Local climate: a semi-arid plain with extreme seasonal changes in temperature. Programme: a public building with a valuable collection of contemporary art. The building has two “users”: people and the art collection, with differentiated requirements for thermal comfort. The annual climate and thermal comfort charts indicate that the site’s yearly thermal stability (its geothermal conditions) is the ideal passive resource to bring the building into the comfort zone.
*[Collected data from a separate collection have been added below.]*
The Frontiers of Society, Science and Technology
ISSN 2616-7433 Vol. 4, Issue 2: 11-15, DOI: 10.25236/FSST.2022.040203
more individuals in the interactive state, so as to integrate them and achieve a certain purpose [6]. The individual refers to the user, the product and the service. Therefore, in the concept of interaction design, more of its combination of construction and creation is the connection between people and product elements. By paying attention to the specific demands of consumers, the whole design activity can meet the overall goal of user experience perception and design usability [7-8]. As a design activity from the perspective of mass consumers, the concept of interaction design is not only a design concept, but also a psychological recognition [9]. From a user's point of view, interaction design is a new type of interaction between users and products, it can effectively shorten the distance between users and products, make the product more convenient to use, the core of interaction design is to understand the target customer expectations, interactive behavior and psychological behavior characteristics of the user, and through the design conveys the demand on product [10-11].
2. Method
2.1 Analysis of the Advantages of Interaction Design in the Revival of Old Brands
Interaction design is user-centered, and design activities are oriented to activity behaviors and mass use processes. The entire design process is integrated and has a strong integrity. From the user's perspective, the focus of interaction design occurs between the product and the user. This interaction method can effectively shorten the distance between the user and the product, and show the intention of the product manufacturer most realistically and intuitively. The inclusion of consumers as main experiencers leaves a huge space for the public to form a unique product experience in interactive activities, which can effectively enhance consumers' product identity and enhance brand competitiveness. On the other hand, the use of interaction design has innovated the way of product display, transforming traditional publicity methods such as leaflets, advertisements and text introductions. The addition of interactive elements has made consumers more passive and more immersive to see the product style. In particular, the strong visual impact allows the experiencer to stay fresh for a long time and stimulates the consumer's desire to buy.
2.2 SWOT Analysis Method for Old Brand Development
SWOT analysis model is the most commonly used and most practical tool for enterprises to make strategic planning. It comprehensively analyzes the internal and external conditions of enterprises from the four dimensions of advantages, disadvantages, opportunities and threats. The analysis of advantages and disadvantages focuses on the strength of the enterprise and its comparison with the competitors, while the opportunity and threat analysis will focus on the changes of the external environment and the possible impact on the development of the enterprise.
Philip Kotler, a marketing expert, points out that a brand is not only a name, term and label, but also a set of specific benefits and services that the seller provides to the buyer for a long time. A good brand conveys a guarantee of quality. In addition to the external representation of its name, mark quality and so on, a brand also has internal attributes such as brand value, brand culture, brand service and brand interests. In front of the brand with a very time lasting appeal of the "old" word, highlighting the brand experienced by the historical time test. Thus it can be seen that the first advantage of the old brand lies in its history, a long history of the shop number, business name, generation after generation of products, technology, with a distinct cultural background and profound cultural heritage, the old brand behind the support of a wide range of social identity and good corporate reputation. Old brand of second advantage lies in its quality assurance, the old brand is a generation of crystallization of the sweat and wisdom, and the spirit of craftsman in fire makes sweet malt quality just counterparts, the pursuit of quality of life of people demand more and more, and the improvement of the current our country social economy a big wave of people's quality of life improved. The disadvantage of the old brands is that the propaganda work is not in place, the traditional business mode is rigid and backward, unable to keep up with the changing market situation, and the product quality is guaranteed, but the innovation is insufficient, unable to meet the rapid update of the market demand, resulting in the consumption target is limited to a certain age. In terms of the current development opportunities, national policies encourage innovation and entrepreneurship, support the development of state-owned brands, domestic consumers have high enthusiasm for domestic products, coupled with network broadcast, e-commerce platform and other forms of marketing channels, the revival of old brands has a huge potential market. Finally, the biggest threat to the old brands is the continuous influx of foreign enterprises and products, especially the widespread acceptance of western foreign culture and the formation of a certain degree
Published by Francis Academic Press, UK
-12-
The project’s compact (cubic) shape, the mass of the material available on site (concrete) and its semi-embedded location between the level of the original ground and of the area already quarried by the machines, combine to minimise exchanges with the exterior: these are all actions related to form and matter of immediate thermodynamic effectiveness.

Saw-tooth openings in this basic volume allow natural light to enter the interiors from the north, creating a roof with south-facing photovoltaic panels to meet the electricity needs, complemented by solar water heating panels.

The weight reductions designed for the inner walls and slabs as a conduit for technical flows (air, water, electricity) dispenses with other interior finishes and use their mass as radiant and convective surfaces.

1. Exterior climate: the local climate is relatively cold and humid in the winter, and cold-to-warm during the other seasons, except during the summer months.

2. Interior climate: the building, considered as form and matter, inherently benefits from a decent level of interior comfort in spring and autumn, giving a certain symmetry to the slight discomfort in the summer and winter, which leads to the use of geothermal energy as a stabiliser.

3. Temperate interior climate: Prefabricated Canadian wells at the gravel quarry placed underneath the building regulates and channels the air through the construction’s walls and slabs, balancing thermal factors during the most extreme seasons.